_PROBLEM:_ Continue the article below on ways to procrastinate at Warwick, starting after its last sentence.

_SOURCE TEXT:_
________

10 Ways to Procrastinate Like a True Warwick Student
Because being productive was never an option.
You have three essays, four seminars and a hundred pages of reading to do… But it's all due next week? Bloody hell, It's too early to start now.
You have to procrastinate, but there's nothing worth watching on Netflix. So… What can you do to keep yourself busy at Warwick?
Here are the top ten ways to waste time while proudly representing our dear goose-infested university. Perform at your own risk.
1. Drool over employers at networking events
Wear your finest clothes, practise your serious voice and fight to the death with your peers so you can get a glimpse at the PwC gods. You’ll lose your dignity, but you’ll earn a memory that will last a lifetime.
Time Spent Procrastinating (TSP): 1-2 hours per session.
Pro tip: Laminate your CVs so they don’t get soggy from your sweat and saliva.
2. Start a new unnecessary society
Want to meet with like-minded people, who wear distinctive clothes so everyone knows who you hang with? No, don’t join a society – start your own society!
It will look great on your CV, as you will be showing key interpersonal skills such as leadership and teamwork, among others.
TSP: 1 month – 3 years.
Pro tip: Create an unnecessary amount of Exec. roles so that everyone gets a groovy job title.
3. Have a loud conversation in the quiet study areas
Whether it’s in the Library or Grid, the quiet areas are the perfect place to catch up. Let everyone know that you have friends by increasing your decibels until your throat implodes.
TSP: 30 minutes before you get kicked out (but move on to a new venue to maximise your daily procrastination).
Pro tip: Speak in French to trigger Brexiteers and WarwickLovers.
4. Beef with flatmates
The social experience is one of the most important aspects of university life, and there’s no better way to bring your flat together than by stealing cutlery or setting off the fire alarm at 4 a.m. after burning your toast. Enjoy several hours away from your work while arguing your way out of the havoc you wreak.
TSP: Up to a full academic year if done correctly.
Pro tip: If your flatmates get aggressive, FaceTime your parents so they can step in a defend you.
5. Come up with a new excuse for why you are an Oxbridge reject
You need a solid explanation because it’s the only thing people care about, obviously. Be prepared – spit out your excuse before they have the chance to say hi. That’ll show ‘em who’s boss.
TSP: You should have a robust list of reasons in around 2-3 hours.

________

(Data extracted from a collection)
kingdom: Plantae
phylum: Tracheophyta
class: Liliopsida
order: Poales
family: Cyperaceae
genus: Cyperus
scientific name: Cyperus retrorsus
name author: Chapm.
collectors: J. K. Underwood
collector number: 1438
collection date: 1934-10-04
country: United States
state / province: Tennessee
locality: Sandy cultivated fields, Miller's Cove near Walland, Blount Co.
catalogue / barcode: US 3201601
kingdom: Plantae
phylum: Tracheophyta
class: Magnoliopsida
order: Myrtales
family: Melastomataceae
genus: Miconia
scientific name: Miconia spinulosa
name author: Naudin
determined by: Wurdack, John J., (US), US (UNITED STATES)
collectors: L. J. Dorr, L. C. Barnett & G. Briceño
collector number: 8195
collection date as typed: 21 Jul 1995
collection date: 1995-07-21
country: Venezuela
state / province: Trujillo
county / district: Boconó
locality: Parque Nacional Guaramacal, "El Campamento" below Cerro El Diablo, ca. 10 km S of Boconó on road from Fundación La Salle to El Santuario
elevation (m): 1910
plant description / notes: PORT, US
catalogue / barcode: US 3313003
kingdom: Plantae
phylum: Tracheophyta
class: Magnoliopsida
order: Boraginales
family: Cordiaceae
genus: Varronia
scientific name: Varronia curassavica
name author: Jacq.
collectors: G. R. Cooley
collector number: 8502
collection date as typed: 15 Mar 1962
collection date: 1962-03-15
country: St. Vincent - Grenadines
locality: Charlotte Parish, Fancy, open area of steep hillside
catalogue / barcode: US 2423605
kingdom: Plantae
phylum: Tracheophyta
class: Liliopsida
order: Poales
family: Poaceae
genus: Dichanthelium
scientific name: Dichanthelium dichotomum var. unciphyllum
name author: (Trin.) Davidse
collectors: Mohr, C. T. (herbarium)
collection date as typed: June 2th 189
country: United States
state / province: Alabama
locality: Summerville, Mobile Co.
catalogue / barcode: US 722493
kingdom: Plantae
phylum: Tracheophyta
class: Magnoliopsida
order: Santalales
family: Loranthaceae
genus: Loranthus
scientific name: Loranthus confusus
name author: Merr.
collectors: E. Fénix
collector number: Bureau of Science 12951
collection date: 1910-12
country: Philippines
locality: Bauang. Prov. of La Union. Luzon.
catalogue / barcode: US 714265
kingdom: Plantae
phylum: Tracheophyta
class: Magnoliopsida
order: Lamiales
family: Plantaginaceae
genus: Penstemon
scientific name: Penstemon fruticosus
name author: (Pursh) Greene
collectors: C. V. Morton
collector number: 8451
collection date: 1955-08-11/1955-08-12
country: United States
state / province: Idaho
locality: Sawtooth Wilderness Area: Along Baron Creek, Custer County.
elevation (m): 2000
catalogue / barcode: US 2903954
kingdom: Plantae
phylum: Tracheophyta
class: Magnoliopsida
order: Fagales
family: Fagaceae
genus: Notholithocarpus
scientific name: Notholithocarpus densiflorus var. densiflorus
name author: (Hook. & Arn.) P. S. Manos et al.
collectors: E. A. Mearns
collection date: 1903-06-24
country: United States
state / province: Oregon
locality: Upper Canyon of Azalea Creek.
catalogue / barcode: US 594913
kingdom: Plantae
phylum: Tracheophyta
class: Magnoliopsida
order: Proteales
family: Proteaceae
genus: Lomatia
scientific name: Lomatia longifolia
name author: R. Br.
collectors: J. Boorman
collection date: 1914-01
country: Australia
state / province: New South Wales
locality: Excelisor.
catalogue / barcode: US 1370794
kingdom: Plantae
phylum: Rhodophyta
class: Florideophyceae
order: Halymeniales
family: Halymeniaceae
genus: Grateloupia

________

_TASK RESULT:_
Pro tip: Say you chose Warwick for its nightlife.
6. Learn the lyrics to Mr. Brightside
Technically, you should know them already (it was one of the requirements of your conditional offer). Besides, how else are you gonna pull at Pop?
TSP: 1 hour, potentially more depending on the course you do. (Sociology students it should take you 4 hours.)
Pro tip: Pull an all-nighter in the library to memorise the words, then constantly talk about how sleep-deprived you are for the rest of the week.
7. Queue for the U1 bus (Leamington or Uni Interchange)
“But Leam is so much nicer than Coventry!” moaned Sarah as the fifth Stagecoach bus passed by her without stopping, making her 3 hours late to her seminar. Legend says she is still waiting to get on the bus.
TSP: 30 minutes – 12 hours.
Pro tip: Pay your ticket in 10p coins and watch your peers snap.
8. Write for The Tab
Why else would I be writing this?
TSP: 2 months – 2 years
Pro tip: Put off writing your first article to procrastinate on your procrastination and achieve some Inception-level skills.
9. Assert your dominance over Coventry University
Wave those rankings in the air! Do a thousand push-ups in the middle of Coventry Uni's SU! Bump your chest and howl at its students! Anything to establish your superior intellectual ability. Your ego will thank you.
TSP: 1 day – 18 weeks.
Pro tip: Enrol at Coventry University and get the best of both worlds like your girl Hannah Montana.
10. Try to find something worth photographing in Coventry
This one’s only for experienced procrastinators. Take a tent and a survival kit – you will need them.
TSP: A lifetime.
Pro tip: To make this truly challenging, don’t use filters.